Homme de paroles, il est aussi homme de mémoire, qui a toujours à coeur de transmettre, révéler, et apprendre - un verbe qui, soit dit en passant, signifie autant instruire que s'instruire : on apprend en apprenant...


La défense du droit d'auteur

Beaucoup s'en seraient tenu là et auraient cueilli les fruits d'une retraite anticipée : pas lui ! Infatigable militant du droit d'auteur, il sera successivement président du SNAC (Syndicat des Auteurs et Compositeurs) de 1994 à 1997, plusieurs fois vice-président du FCM (Fonds pour la Création Musicale), administrateur de l'AGESSA (Association pour la Gestion de la Sécurité Sociale des Auteurs), vice président des Victoires de la Musique (jusqu'en 1993), vice-président, puis président du comité de gestion du droit de reproduction mécanique (1996-97), membre du conseil d'administration de la SORECOP, de l'IRCEC et de la CREA, administrateur et secrétaire général de la SACEM à partir de 1991, rapporteur général de la SDRM (2004-2005), et fut aussi Président de cette même SACEM qu'il connaît donc mieux que personne.

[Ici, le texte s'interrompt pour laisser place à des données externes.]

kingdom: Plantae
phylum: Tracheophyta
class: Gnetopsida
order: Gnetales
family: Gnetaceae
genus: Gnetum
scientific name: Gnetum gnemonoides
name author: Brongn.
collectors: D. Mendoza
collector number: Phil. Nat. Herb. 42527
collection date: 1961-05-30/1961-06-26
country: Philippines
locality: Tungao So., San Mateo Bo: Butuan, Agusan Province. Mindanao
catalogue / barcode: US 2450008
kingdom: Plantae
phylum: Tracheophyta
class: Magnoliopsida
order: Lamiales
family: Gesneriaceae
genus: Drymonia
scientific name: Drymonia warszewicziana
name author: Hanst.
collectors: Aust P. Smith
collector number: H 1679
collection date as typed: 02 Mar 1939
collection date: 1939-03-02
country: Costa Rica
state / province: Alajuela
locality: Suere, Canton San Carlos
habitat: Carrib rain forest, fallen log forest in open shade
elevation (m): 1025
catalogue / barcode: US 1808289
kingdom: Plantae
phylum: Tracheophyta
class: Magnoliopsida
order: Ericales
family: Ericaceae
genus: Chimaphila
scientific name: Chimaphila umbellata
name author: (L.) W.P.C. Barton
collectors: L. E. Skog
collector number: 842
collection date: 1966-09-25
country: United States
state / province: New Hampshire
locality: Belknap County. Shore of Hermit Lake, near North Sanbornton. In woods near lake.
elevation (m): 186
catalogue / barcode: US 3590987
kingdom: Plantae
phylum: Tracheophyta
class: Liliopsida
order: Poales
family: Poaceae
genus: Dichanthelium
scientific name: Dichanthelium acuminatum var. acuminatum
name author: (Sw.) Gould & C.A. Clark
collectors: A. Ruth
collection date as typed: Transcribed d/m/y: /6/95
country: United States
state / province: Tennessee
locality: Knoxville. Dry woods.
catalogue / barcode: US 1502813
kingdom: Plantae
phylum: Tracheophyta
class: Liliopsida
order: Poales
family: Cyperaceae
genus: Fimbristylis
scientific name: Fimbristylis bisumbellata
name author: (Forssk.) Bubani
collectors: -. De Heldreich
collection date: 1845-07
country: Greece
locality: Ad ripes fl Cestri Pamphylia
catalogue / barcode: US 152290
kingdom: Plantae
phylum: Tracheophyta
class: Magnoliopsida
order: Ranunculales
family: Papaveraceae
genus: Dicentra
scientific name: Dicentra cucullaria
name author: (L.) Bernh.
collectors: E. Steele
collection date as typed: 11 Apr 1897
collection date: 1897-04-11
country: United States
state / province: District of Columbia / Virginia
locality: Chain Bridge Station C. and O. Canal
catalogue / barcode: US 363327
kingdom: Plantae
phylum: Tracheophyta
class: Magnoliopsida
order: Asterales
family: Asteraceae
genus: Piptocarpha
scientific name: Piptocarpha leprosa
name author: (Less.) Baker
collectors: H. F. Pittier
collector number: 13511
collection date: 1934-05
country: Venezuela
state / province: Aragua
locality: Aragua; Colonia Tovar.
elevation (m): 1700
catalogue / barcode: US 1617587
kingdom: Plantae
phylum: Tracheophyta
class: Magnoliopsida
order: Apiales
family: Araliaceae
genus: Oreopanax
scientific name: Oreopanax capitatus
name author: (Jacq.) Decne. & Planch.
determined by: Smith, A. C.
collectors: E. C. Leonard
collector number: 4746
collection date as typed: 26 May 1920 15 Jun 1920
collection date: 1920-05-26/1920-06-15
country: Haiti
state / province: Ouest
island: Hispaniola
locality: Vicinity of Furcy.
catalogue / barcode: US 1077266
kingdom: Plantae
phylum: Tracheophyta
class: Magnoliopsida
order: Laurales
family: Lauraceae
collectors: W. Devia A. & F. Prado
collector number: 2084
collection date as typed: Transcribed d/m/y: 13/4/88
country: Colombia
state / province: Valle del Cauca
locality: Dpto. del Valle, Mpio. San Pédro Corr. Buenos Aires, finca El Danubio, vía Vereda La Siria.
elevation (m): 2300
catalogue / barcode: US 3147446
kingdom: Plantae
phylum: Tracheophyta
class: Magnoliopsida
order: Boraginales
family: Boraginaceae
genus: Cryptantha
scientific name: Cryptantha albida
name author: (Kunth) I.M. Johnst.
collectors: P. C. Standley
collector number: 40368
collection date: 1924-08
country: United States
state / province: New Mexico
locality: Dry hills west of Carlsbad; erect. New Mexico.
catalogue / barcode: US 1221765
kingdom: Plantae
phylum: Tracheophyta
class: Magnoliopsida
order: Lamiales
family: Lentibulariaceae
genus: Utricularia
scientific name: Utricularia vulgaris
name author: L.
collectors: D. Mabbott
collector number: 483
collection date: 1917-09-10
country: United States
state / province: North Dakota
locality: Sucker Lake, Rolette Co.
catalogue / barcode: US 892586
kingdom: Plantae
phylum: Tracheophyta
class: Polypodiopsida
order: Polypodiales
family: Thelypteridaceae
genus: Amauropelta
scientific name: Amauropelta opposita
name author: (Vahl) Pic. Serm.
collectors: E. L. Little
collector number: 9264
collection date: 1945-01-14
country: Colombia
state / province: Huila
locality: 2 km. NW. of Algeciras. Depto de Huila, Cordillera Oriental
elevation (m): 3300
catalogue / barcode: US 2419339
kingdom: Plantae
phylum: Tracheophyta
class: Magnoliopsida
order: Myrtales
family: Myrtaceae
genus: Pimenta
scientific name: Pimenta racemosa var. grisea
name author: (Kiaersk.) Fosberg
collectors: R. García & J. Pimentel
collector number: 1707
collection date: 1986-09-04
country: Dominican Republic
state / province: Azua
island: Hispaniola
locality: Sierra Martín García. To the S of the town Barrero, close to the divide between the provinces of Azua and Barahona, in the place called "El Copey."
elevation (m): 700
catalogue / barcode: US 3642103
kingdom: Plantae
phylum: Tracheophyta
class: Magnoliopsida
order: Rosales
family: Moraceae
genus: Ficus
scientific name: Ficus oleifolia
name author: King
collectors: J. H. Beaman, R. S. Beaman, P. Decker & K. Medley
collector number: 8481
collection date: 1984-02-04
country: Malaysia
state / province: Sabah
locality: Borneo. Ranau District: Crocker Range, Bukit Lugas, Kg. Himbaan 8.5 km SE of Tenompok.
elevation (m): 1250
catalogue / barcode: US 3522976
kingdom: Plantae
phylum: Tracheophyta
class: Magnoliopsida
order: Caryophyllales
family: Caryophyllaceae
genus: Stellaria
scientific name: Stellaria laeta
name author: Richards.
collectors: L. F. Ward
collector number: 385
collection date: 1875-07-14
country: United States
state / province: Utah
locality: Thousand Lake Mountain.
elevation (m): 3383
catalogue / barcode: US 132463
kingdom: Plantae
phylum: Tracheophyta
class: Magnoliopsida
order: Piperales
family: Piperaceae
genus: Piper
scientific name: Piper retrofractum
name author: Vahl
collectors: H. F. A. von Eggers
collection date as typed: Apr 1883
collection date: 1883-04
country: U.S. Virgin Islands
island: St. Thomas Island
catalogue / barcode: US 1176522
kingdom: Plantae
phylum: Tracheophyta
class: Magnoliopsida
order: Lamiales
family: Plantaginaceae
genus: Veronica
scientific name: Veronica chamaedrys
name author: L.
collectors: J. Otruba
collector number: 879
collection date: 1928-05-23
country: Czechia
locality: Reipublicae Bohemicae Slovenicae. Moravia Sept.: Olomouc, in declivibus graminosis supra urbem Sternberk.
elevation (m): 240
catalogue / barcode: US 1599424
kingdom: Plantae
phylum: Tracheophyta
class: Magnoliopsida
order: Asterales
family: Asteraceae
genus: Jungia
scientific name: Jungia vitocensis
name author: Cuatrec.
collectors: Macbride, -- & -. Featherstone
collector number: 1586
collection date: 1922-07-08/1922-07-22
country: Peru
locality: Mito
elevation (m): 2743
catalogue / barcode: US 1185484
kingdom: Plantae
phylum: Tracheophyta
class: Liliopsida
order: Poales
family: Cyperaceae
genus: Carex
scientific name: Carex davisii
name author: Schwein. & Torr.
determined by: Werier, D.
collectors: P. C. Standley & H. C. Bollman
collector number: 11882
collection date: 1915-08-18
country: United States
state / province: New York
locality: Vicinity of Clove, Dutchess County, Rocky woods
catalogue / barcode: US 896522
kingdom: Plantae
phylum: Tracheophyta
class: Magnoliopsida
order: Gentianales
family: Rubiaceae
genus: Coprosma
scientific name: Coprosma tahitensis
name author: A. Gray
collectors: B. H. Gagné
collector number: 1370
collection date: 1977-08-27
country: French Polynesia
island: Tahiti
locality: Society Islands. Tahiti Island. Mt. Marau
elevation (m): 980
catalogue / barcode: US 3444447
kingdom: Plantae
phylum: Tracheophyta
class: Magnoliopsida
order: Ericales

Rien d'étonnant donc à ce que cet "honnête homme" d'aujourd'hui adore par-dessus tout Brassens, qui l'aborda un jour pour lui dire dans les yeux : "Vos chansons sont bien faites !" et lui confia quelques uns de ses précieux brouillons comme on passe le relais. Il y a comme ça des mots qu'on n'oublie plus jamais, et qui donnent même naissance à une belle amitié.

Et certains soirs, au théâtre de l'Essaïon où il lui arrive de se produire, l'ombre familière du Sétois se penche incognito sur l'épaule de notre troubadour et lui donne des ailes de géant, lorsqu'il remonte son "Boulevard Aragon".